2. A brick clamp as claimed in claim 1, wherein: The base (1) is equipped with legs (11) by means of telescopic extension.
3. A brick clamp as claimed in claim 1, wherein: The base (1) is equipped with a gear and rack swing cylinder (12) by means of a fixed structure. The gear and rack swing cylinder (12) is connected to the column (2) by a key.
4. A brick clamping machine according to claim 1, characterized in that: The connecting mechanism (9) includes a hanging rod (91), and a rotating shaft A (92) is provided on the upper part of the hanging rod (91) along the Y direction. The hanging rod (91) is hinged to the auxiliary arm (5) through the rotating shaft A (92). A rotating shaft B (93) is provided at the lower part of the hanging rod (91) along the X direction. The hanging rod (91) is connected to a rotary drive (94) through the rotating shaft B (93). The rotary drive (94) is fixedly connected to the support (81).
5. A brick clamp according to claim 1 or 4, characterised in that: The support (81) is provided with a lever (84) by rotation. The two ends of the lever (84) are connected to the support rods (85) by hinge. The two hinge points of the two support rods (85) and the lever (84) are symmetrically arranged on both sides of the rotation point of the lever (84) and the support (81). The other ends of the two support rods (85) are respectively hinged to a gripper (82).

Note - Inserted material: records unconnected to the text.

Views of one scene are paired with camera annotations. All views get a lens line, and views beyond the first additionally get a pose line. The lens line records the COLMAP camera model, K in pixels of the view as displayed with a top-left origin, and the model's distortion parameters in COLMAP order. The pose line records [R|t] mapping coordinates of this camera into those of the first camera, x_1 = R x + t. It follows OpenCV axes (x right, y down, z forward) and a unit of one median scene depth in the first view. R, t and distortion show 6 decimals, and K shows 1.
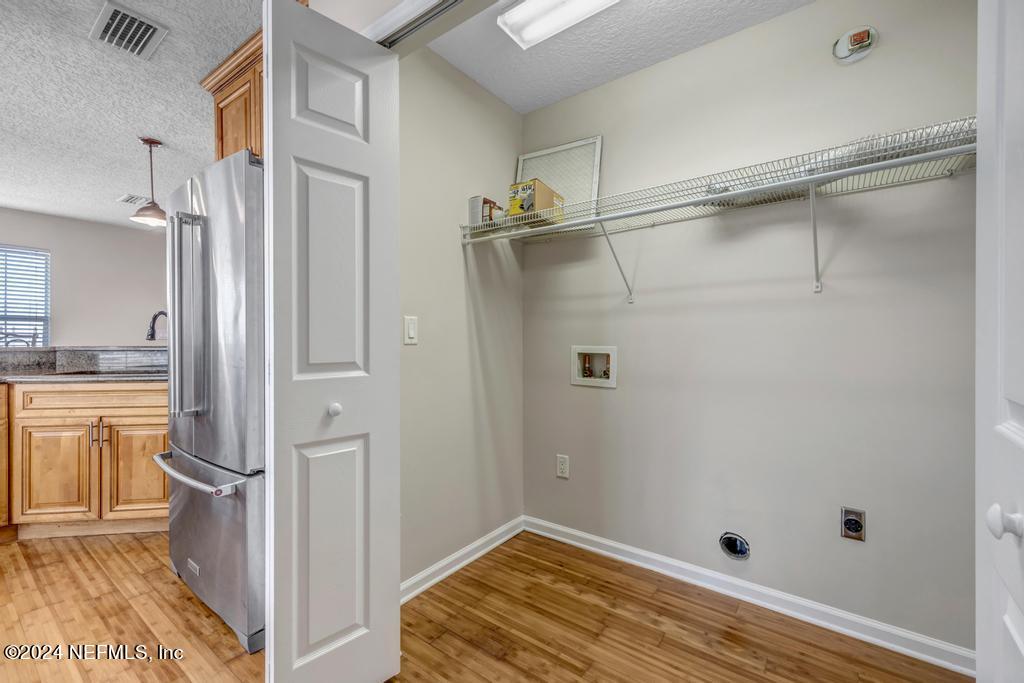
lens RADIAL K [[446.4, 0, 510.9], [0, 446.4, 337.8], [0, 0, 1]] dist [0.009928, -0.000473]
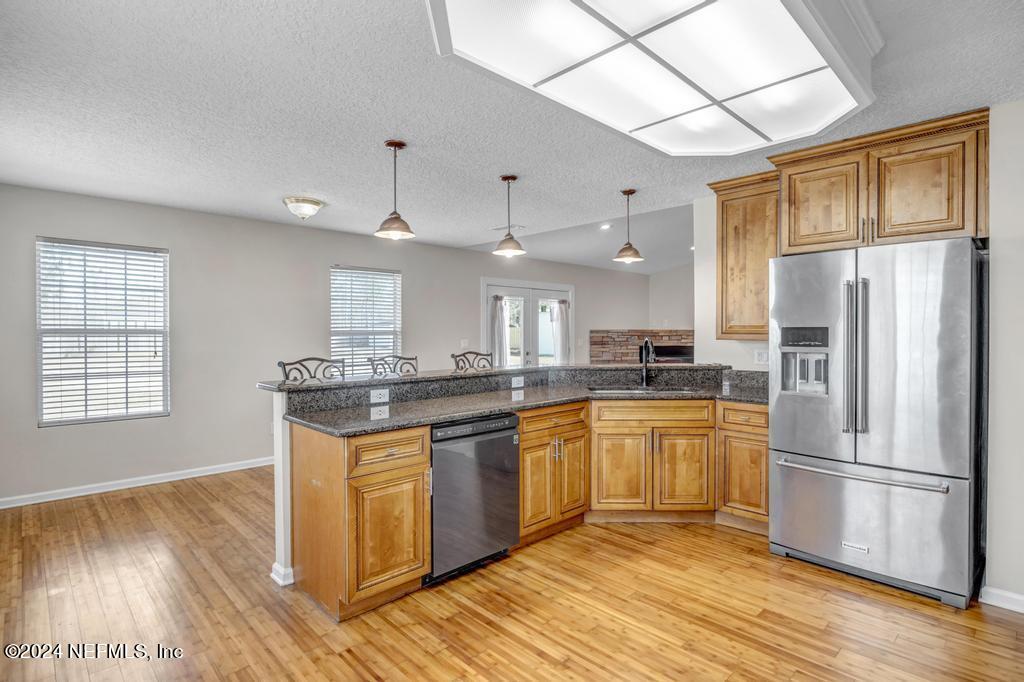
lens RADIAL K [[513.3, 0, 515.8], [0, 513.3, 339.2], [0, 0, 1]] dist [-0.014519, 0.000216]
pose [[0.990028, 0.000253, -0.140869, -1.089425], [0.002038, 0.999868, 0.016119, -0.090367], [0.140854, -0.016245, 0.989897, -0.441999]]
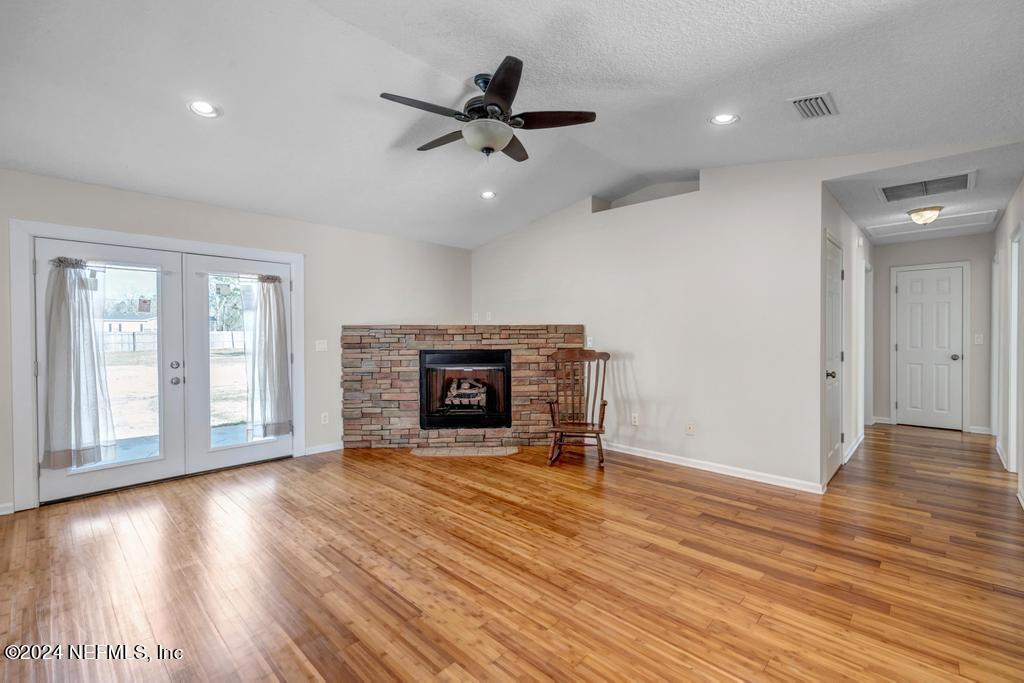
lens RADIAL K [[446.4, 0, 510.5], [0, 446.4, 337.5], [0, 0, 1]] dist [0.009928, -0.000473]
pose [[0.993289, -0.004249, -0.115579, -0.095257], [0.005224, 0.999953, 0.008135, -0.055416], [0.115539, -0.008684, 0.993265, 1.230609]]
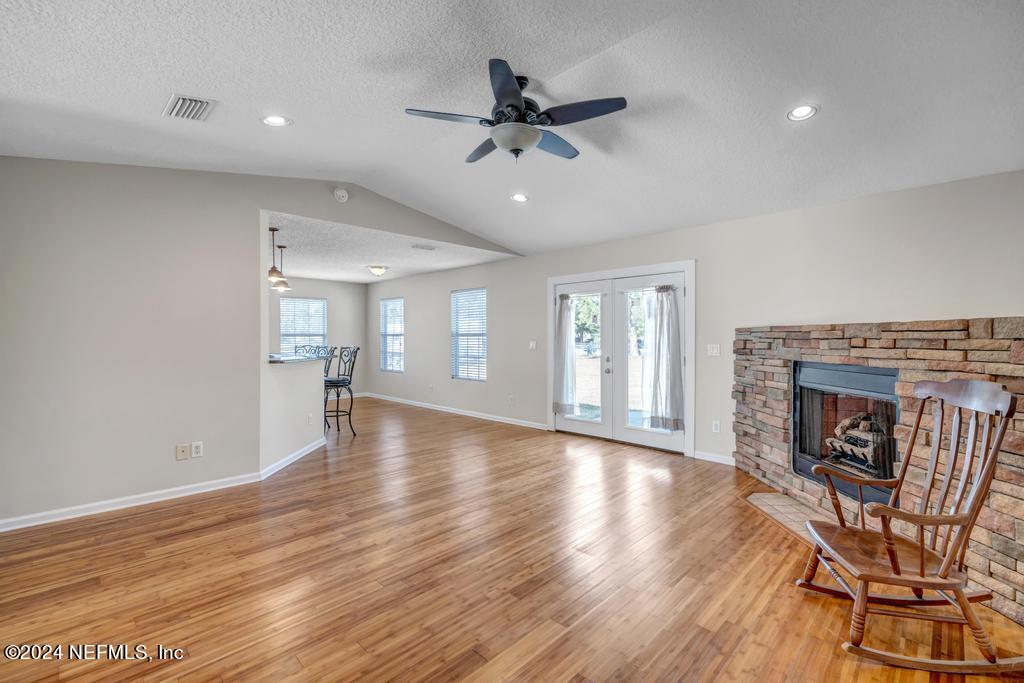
lens RADIAL K [[449.2, 0, 513.3], [0, 449.2, 338.6], [0, 0, 1]] dist [-0.005308, 0.000040]
pose [[-0.127838, 0.001026, -0.991795, 0.828018], [0.001073, 0.999999, 0.000896, -0.058413], [0.991794, -0.000949, -0.127839, 2.486679]]
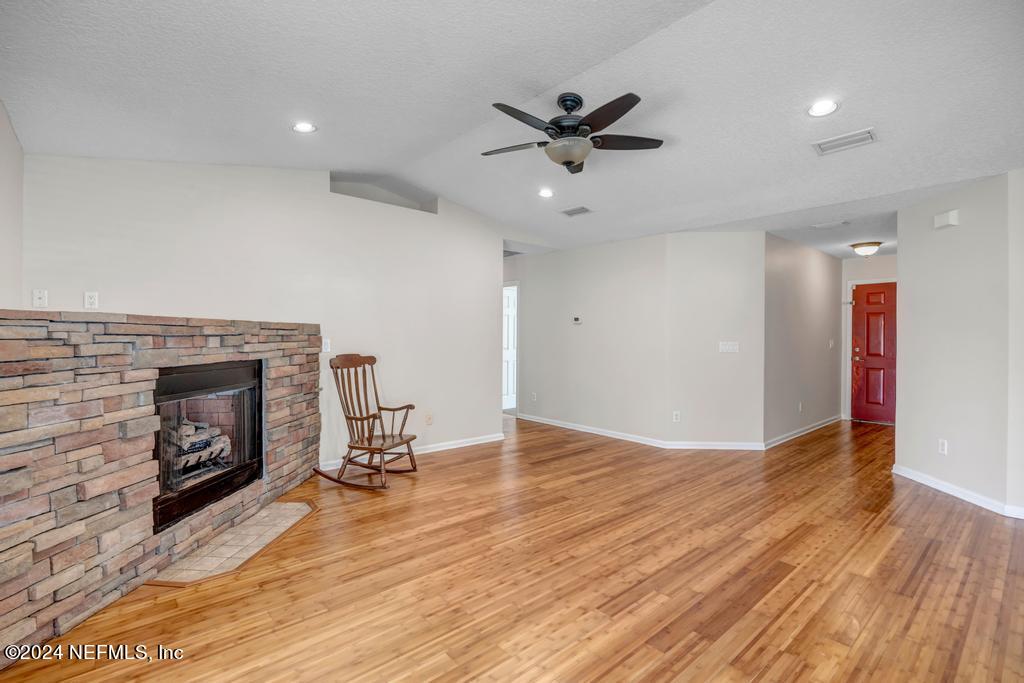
lens RADIAL K [[469.3, 0, 512.1], [0, 469.3, 338.6], [0, 0, 1]] dist [-0.011462, -0.000230]
pose [[0.208410, -0.008198, 0.978007, -1.555066], [-0.003340, 0.999953, 0.009094, -0.060439], [-0.978036, -0.005162, 0.208373, 2.235508]]
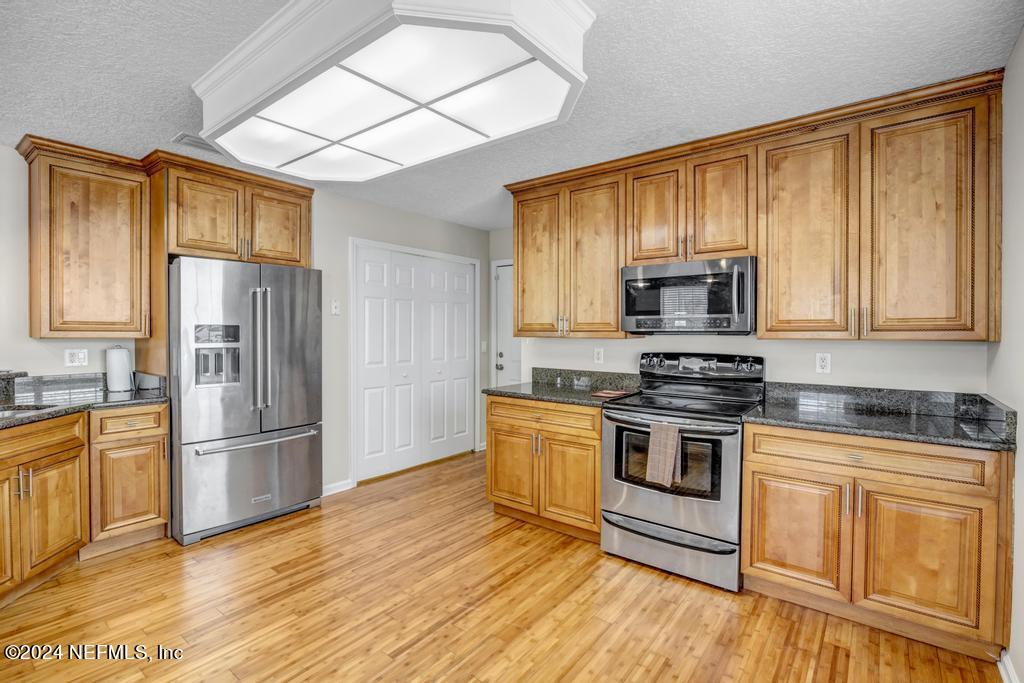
lens RADIAL K [[469.3, 0, 512.6], [0, 469.3, 339.1], [0, 0, 1]] dist [-0.011462, -0.000230]
pose [[0.003589, -0.018751, 0.999818, -1.794979], [-0.007674, 0.999794, 0.018778, -0.090753], [-0.999964, -0.007740, 0.003444, 0.052789]]
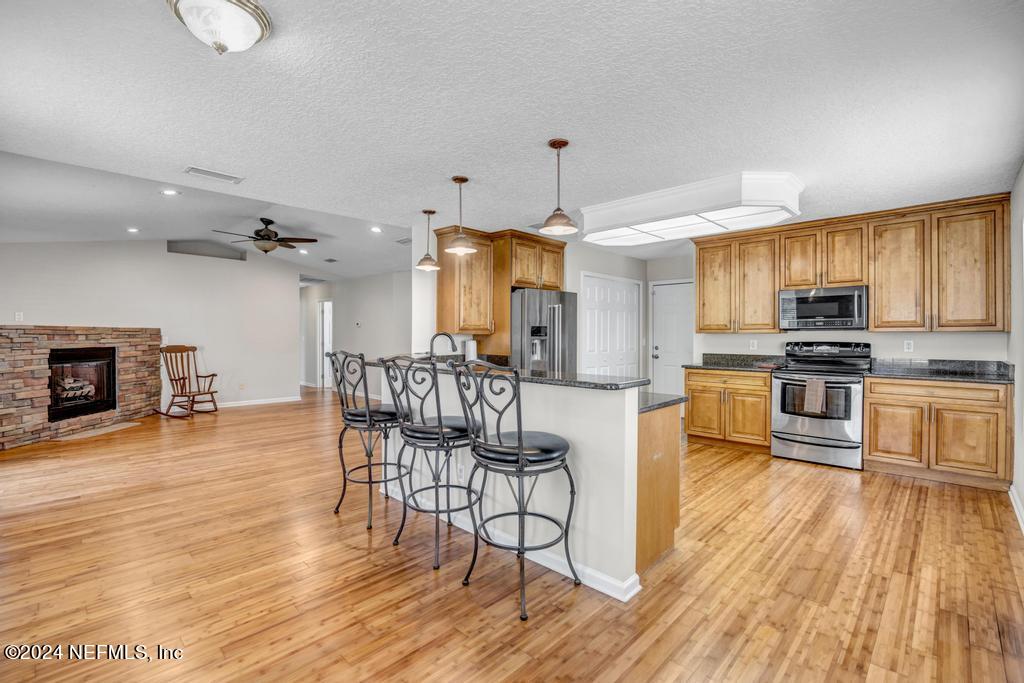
lens RADIAL K [[454.9, 0, 512.5], [0, 454.9, 340.1], [0, 0, 1]] dist [-0.016248, 0.000352]
pose [[0.109055, -0.012477, 0.993957, -2.657719], [-0.003090, 0.999912, 0.012890, -0.062917], [-0.994031, -0.004477, 0.109007, 0.706743]]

6. A brick clamp as claimed in claim 5, wherein: The gripper (82) is L-shaped. The vertical section of the gripper (82) is equipped with an adjusting claw (86) in a telescopic manner. The adjusting claw (86) is inverted T-shaped. The vertical section of the adjusting claw (86) is telescopically connected to the vertical section of the gripper (82). Both the vertical section of the gripper (82) and the vertical section of the adjusting claw (86) are provided with pin holes (87). The pin holes (87) are equipped with positioning pins in a plug-in manner.
7. A brick clamp as claimed in claim 6, wherein: A guardrail (88) is fixedly installed on the upper part of the horizontal section of the adjusting claw (86).
8. A brick clamp as claimed in claim 1, wherein: The auxiliary arm (5) includes a fixed arm (51) that is fixedly connected to the main arm (3). The fixed arm (51) is provided with a telescopic arm (52) in a telescopic structure. A power component D (53) is provided inside the fixed arm (51) and the telescopic arm (52). The two ends of the power component D (53) are connected to the inner wall of the fixed arm (51) and the inner wall of the telescopic arm (52) respectively.
9. A brick clamp as claimed in claim 8, wherein: The power element A (4), the power element B (10), the power element C (83) and the power element D (53) are all hydraulic oil cylinders.